### Task description:
Word for word, give the entries back.

Items from a data source
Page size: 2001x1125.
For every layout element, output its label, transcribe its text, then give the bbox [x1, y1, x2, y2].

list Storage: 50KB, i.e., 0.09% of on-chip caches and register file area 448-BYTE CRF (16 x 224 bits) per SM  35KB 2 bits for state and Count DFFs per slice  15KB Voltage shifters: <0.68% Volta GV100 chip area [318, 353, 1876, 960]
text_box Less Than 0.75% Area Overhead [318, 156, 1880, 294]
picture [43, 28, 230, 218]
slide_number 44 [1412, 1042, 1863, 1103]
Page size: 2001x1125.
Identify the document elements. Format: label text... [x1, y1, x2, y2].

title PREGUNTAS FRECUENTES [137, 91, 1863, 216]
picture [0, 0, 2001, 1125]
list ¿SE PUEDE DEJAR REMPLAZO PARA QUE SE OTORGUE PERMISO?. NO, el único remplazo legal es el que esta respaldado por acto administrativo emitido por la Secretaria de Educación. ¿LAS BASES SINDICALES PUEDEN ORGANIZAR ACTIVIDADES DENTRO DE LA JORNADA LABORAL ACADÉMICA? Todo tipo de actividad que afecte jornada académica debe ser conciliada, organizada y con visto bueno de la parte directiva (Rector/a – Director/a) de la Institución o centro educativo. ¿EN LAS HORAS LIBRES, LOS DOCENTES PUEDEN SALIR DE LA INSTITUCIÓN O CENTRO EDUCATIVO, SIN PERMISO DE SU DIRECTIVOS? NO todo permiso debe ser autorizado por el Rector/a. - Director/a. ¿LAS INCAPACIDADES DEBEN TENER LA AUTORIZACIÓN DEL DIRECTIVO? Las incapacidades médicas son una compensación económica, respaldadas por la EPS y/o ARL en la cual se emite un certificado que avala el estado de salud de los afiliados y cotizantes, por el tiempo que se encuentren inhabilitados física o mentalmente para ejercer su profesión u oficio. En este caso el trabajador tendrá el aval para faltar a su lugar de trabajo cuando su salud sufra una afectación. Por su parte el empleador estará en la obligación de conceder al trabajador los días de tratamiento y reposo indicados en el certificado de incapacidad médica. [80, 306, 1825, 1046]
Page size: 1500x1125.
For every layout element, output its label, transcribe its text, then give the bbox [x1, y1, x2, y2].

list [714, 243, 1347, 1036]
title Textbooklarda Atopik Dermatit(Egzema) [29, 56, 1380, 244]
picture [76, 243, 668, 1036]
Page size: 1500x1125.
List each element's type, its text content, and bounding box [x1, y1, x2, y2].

### Answer to the problem:
Page size: 2001x1125.
For every layout element, output its label, transcribe its text, then give the bbox [x1, y1, x2, y2].

list Storage: 50KB, i.e., 0.09% of on-chip caches and register file area 448-BYTE CRF (16 x 224 bits) per SM  35KB 2 bits for state and Count DFFs per slice  15KB Voltage shifters: <0.68% Volta GV100 chip area [318, 353, 1876, 960]
text_box Less Than 0.75% Area Overhead [318, 156, 1880, 294]
picture [43, 28, 230, 218]
slide_number 44 [1412, 1042, 1863, 1103]
Page size: 2001x1125.
Identify the document elements. Format: label text... [x1, y1, x2, y2].

title PREGUNTAS FRECUENTES [137, 91, 1863, 216]
picture [0, 0, 2001, 1125]
list ¿SE PUEDE DEJAR REMPLAZO PARA QUE SE OTORGUE PERMISO?. NO, el único remplazo legal es el que esta respaldado por acto administrativo emitido por la Secretaria de Educación. ¿LAS BASES SINDICALES PUEDEN ORGANIZAR ACTIVIDADES DENTRO DE LA JORNADA LABORAL ACADÉMICA? Todo tipo de actividad que afecte jornada académica debe ser conciliada, organizada y con visto bueno de la parte directiva (Rector/a – Director/a) de la Institución o centro educativo. ¿EN LAS HORAS LIBRES, LOS DOCENTES PUEDEN SALIR DE LA INSTITUCIÓN O CENTRO EDUCATIVO, SIN PERMISO DE SU DIRECTIVOS? NO todo permiso debe ser autorizado por el Rector/a. - Director/a. ¿LAS INCAPACIDADES DEBEN TENER LA AUTORIZACIÓN DEL DIRECTIVO? Las incapacidades médicas son una compensación económica, respaldadas por la EPS y/o ARL en la cual se emite un certificado que avala el estado de salud de los afiliados y cotizantes, por el tiempo que se encuentren inhabilitados física o mentalmente para ejercer su profesión u oficio. En este caso el trabajador tendrá el aval para faltar a su lugar de trabajo cuando su salud sufra una afectación. Por su parte el empleador estará en la obligación de conceder al trabajador los días de tratamiento y reposo indicados en el certificado de incapacidad médica. [80, 306, 1825, 1046]
Page size: 1500x1125.
For every layout element, output its label, transcribe its text, then give the bbox [x1, y1, x2, y2].

list [714, 243, 1347, 1036]
title Textbooklarda Atopik Dermatit(Egzema) [29, 56, 1380, 244]
picture [76, 243, 668, 1036]
Page size: 1500x1125.
List each element's type, its text content, and bounding box [x1, y1, x2, y2].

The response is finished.